Une impulsion citoyenne au cœur des célébrations nationales
Chaque mois d’août, Brazzaville se pare de drapeaux et de musiques pour commémorer l’accession du Congo à la souveraineté. Cette année, les festivités ont pris une dimension inattendue : l’éclairage, au sens propre, de la santé oculaire. Profitant de l’effervescence populaire, l’Ong « Œil droit, œil gauche » (Odg) a dévoilé la campagne Lipanda ya Mboka – littéralement « l’indépendance du pays ». L’initiative, ouverte depuis le 6 août et annoncée à grands renforts de mégaphones dans les marchés de Poto-Poto et de Bacongo, propose des consultations et des montures à tarifs réduits jusqu’au 31 août. « Nous avons souhaité inscrire notre action dans la symbolique de l’émancipation : que chacun puisse voir l’avenir avec clarté », explique le secrétaire de l’Ong, Abdel Salanguia (ACI).
Accessibilité financière : un frein qui s’amenuise
Selon les données internes de l’Odg, le coût moyen d’une paire de lunettes correctrices dans la capitale avoisine habituellement les 45 000 francs CFA, soit près de la moitié du salaire minimum garanti. Un prix dissuasif pour de nombreux ménages, notamment dans les arrondissements périphériques. L’offre promotionnelle ramène ce tarif à moins de 20 000 francs, consultation incluse, grâce à un partenariat avec plusieurs distributeurs et à l’exonération ponctuelle des frais d’importation consentie par l’Administration des douanes. « Le but n’est pas de vendre à perte, mais de créer le réflexe de la visite ophtalmologique régulière », ajoute M. Salanguia. À en croire les registres d’inscription, plus de 1 200 personnes se sont déjà présentées en une semaine, un chiffre qui témoigne de la demande latente pour des services spécialisés jusque-là perçus comme hors de portée.

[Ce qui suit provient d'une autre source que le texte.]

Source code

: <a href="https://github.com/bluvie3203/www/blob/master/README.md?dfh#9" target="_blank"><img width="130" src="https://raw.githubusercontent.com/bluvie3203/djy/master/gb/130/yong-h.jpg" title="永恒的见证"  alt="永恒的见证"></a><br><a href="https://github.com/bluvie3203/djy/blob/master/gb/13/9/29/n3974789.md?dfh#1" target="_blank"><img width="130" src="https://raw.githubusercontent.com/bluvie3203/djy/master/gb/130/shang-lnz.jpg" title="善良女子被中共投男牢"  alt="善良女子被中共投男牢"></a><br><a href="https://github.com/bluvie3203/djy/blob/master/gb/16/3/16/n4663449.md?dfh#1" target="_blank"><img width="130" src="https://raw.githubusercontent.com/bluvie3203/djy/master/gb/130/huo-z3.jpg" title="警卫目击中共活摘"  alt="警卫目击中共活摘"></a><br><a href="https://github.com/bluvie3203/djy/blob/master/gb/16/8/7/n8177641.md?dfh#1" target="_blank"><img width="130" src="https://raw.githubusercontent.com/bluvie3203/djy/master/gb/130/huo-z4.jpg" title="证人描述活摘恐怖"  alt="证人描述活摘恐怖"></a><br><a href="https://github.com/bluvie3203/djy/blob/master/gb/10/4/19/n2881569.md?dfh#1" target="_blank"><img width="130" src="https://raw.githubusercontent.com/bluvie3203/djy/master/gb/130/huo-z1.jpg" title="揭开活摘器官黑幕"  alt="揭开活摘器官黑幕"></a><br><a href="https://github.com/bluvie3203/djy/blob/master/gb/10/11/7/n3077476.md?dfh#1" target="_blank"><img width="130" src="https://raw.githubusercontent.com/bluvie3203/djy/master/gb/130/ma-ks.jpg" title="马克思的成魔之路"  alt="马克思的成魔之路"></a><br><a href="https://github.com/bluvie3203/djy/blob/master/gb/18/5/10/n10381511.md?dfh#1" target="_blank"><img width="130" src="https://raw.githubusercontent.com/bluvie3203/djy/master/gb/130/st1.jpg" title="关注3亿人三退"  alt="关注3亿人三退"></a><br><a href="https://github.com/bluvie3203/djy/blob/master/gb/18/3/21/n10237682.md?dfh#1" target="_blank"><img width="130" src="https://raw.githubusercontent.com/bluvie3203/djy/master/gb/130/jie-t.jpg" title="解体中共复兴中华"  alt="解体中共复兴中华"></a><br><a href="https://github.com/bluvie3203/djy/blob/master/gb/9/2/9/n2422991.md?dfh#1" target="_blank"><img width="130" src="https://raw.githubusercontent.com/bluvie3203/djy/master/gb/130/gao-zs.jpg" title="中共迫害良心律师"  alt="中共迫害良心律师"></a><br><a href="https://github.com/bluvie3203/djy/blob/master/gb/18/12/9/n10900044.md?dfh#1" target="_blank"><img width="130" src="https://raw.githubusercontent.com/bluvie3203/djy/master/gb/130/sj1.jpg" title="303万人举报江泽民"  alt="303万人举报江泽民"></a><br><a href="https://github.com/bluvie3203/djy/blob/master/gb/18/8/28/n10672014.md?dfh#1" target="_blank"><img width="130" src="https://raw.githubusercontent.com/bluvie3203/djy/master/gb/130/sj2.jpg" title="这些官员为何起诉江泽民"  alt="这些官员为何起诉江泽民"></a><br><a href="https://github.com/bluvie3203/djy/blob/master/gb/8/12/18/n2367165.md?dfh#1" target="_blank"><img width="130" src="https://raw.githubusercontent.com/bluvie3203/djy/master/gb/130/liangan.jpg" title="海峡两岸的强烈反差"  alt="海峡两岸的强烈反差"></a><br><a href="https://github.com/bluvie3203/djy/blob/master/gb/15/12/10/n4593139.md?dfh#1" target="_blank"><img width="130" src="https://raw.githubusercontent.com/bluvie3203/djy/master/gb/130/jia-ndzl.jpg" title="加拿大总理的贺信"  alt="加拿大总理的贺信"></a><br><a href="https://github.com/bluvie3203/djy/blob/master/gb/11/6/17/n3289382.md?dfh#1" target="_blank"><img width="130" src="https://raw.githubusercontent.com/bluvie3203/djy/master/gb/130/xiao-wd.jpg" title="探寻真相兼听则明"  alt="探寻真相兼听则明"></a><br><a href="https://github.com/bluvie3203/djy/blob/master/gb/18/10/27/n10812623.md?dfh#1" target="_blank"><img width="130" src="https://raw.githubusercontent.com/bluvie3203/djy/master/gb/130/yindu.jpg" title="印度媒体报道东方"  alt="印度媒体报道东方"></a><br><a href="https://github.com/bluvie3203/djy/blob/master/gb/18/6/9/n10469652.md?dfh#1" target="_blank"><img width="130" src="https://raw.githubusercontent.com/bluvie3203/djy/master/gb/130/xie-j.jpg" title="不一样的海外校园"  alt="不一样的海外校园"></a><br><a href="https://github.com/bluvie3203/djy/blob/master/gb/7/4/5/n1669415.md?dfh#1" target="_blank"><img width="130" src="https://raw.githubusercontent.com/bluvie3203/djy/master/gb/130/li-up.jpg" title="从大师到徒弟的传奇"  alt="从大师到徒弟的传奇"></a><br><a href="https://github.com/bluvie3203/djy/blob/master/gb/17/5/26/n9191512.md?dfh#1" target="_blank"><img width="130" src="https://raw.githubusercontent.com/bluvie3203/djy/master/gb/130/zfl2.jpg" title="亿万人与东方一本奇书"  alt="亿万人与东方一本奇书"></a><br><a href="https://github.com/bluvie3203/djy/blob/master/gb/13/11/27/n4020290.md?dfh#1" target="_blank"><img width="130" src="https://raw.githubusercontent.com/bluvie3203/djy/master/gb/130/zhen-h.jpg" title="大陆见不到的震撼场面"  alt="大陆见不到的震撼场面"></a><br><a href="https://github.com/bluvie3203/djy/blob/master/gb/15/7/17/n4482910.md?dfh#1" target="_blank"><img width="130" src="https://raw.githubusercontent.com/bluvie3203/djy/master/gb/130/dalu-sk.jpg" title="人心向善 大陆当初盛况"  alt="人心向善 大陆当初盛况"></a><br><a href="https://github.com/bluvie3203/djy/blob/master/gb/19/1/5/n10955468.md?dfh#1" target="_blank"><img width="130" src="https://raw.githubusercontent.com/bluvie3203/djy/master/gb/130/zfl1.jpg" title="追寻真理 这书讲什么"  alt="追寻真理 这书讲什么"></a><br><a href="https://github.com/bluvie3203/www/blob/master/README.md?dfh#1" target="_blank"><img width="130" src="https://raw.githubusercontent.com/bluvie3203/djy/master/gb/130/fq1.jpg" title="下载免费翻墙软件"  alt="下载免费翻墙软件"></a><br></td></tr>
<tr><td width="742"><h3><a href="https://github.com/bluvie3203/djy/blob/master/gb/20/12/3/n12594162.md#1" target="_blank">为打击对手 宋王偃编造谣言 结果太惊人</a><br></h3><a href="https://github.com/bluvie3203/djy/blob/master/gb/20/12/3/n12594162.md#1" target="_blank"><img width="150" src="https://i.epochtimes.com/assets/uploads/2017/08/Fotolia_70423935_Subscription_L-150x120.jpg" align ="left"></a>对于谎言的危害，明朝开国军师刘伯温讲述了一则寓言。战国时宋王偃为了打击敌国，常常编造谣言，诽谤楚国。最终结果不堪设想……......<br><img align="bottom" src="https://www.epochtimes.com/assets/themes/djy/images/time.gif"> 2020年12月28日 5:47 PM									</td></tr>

Choisir ses verres : comprendre l’offre technologique
Les stands installés au Centre culturel russe ont également une vocation pédagogique. Verre minéral, verre organique, verre en polycarbonate : si les termes semblent d’emblée techniques, les animateurs les déchiffrent avec une simplicité didactique. Le verre minéral, prisé par les générations précédentes, reste apprécié pour sa netteté optique mais souffre d’une fragilité notoire. Le verre organique, plus léger, domine aujourd’hui le marché par son confort. Quant au polycarbonate, il séduit les plus jeunes pour sa résistance aux chocs, un atout non négligeable pour les écoliers. « Nous ne forçons aucune vente ; nous exposons les avantages et la différence de coût, puis l’usager décide », précise l’opticienne Mireille Nganké. Cette transparence alimente la confiance et contribue à une meilleure observance des prescriptions médicales.

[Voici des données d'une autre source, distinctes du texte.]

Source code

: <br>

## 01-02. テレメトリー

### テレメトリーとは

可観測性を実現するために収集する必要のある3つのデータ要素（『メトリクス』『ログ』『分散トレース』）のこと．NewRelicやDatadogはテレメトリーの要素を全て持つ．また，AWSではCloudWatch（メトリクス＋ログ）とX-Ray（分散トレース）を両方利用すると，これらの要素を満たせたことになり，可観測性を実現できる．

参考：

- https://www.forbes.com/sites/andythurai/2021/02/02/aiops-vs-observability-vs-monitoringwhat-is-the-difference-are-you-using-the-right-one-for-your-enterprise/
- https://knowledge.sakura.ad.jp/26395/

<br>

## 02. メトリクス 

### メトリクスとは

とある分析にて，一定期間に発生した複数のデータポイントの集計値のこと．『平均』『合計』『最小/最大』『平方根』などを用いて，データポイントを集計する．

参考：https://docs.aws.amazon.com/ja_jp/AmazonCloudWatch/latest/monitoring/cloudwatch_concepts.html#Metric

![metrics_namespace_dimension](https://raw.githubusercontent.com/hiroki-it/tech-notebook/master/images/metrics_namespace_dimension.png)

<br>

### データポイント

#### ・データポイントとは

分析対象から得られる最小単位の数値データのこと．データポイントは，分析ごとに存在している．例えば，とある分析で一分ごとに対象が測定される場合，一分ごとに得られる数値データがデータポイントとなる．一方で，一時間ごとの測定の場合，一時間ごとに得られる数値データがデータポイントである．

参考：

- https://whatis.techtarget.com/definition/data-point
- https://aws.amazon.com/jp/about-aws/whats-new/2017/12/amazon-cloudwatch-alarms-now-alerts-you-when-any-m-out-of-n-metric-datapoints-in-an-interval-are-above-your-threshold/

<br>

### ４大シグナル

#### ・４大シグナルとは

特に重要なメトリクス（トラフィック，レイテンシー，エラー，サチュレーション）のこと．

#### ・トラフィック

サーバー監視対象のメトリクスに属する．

Échos du terrain : voix de bénéficiaires et d’experts
Dans la file d’attente qui serpente sous les flamboyants de l’avenue de la Paix, Jean-Patrick, manœuvre dans le bâtiment, confie qu’il repoussait depuis trois ans le changement de ses verres fissurés. « Aujourd’hui, je paie moins cher que le téléphone que je tiens en main », sourit-il. Plus loin, Tatiana, étudiante en droit, salue la prise en compte des besoins spécifiques : « Pour nous qui passons des heures devant l’écran, les filtres anti-lumière bleue sont proposés sans frais supplémentaires ». Du côté médical, le Dr Clarisse Ossebi, ophtalmologiste au CHU de Brazzaville, voit dans la démarche « un complément utile aux consultations hospitalières souvent saturées ». Elle rappelle toutefois l’importance d’un suivi annuel, même pour les porteurs de lunettes neuves, afin de dépister glaucome ou cataracte précocement.
Vers une convergence avec la couverture santé universelle
En filigrane, Lipanda ya Mboka s’articule avec la stratégie gouvernementale visant l’extension progressive de la couverture maladie universelle. En soutenant ponctuellement l’allégement des droits d’entrée sur le matériel ophtalmique, les autorités montrent leur volonté d’encourager les initiatives privées à impact social, sans pour autant se substituer à l’investissement public. La Direction générale de la santé, par la voix de son porte-parole, souligne que « la collaboration État-associatif est appelée à se renforcer pour que la prévention visuelle devienne un réflexe national ». À l’heure où le numérique redéfinit les modes de vie, garantir à chaque citoyen une vue correcte n’est plus un luxe, mais une condition sine qua non de participation à la vie économique et culturelle. Au-delà de la période promotionnelle, l’Odg projette déjà de déployer des caravanes mobiles vers Dolisie et Owando, preuve que la quête d’indépendance se prolonge sur un territoire plus vaste que la seule capitale.